Tuesday, December 20, 2011

Leave Your Nets


Leave Your Nets

December marks the beginning of whale season in Hawaii. Around this time majestic humpback whales appear in Hawaiian waters, having traversed 3,000 miles of deep blue sea from offshore Alaska. The whales stay through the winter, mating and bearing their young. To watch them cavort is a spectacle for the senses and the heart.
Last Valentine’s Day, Michael Fishbach and Gershon Cohen were fishing off the coast of Baja when they encountered a humpback whale tangled in a myriad of fishing nets. The animal’s fins were encumbered to the point that she could not swim and, if she remained fettered, would soon die.
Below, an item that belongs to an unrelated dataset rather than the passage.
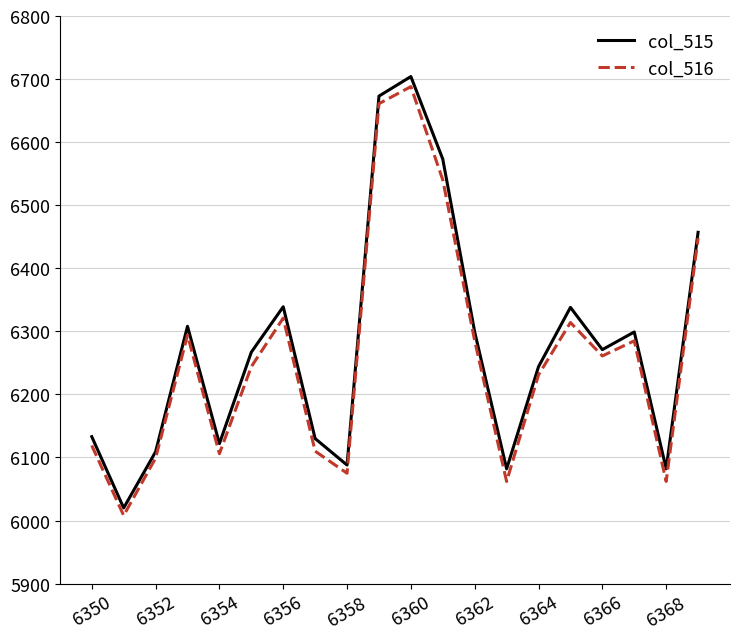

What is the maximum value shown in the chart?

6704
Armed with but a pen knife, Fishbach and Cohen worked diligently for over three hours, cutting away one small section of netting at a time, until “Valentina” was free. As soon as she gained a distance from the small boat, Valentina put on a freedom show to bring tears to any eye. [Check out the YouTube video here.)
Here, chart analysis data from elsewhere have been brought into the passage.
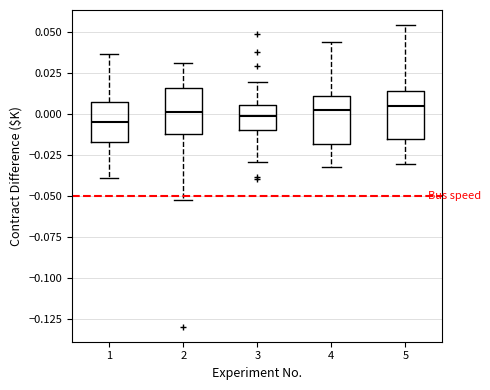

Reading left to right, transcribe this box plot: for each box, give where its median line is, the range the box spans, and where its two whiskers end, as read against the y-axis. The values are not printed on the chart, so give them approximately, as read against the axis.

1: median -0.005, box -0.015 to 0.005, whiskers -0.040 to 0.035
2: median 0.000, box -0.010 to 0.015, whiskers -0.050 to 0.030
3: median 0.000, box -0.010 to 0.005, whiskers -0.030 to 0.020
4: median 0.005, box -0.020 to 0.010, whiskers -0.030 to 0.045
5: median 0.005, box -0.015 to 0.015, whiskers -0.030 to 0.055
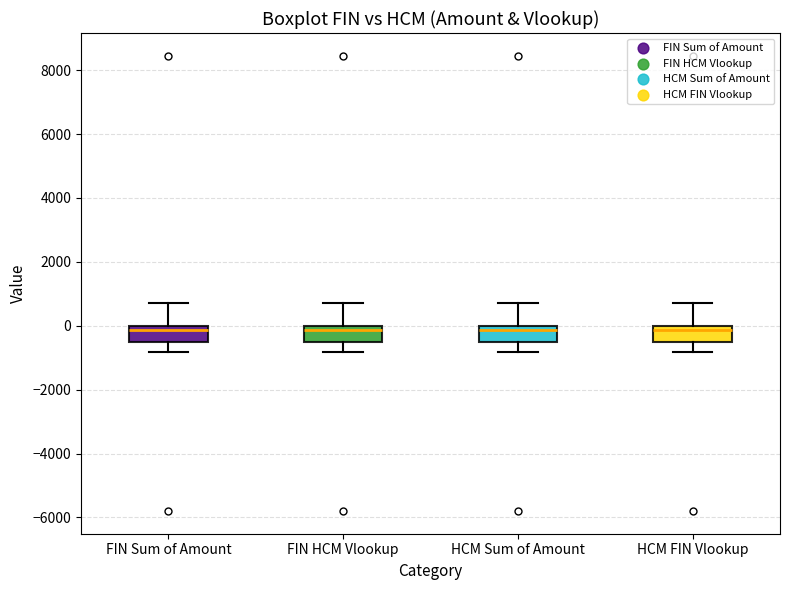

Where does the lower whisker of the box for FIN Sum of Amount end on the y-axis? The values are not printed on the chart, so give them approximately, as read against the axis.

-800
I was amazed that such a huge creature — as large as 40,000 pounds — could be imprisoned by relatively fragile nets. In a way that’s what happens to human beings. Spiritually we are huge, free and unlimited — literally children of God, with all the powers of the divine imbued within us. Yet we become encumbered by the nets of earth and we experience being imprisoned. Our nets are not physical, like Valentina’s, but mental and emotional. We have been conditioned to believe we are small, frail, lost, and limited, and those thoughts are enough to keep us so.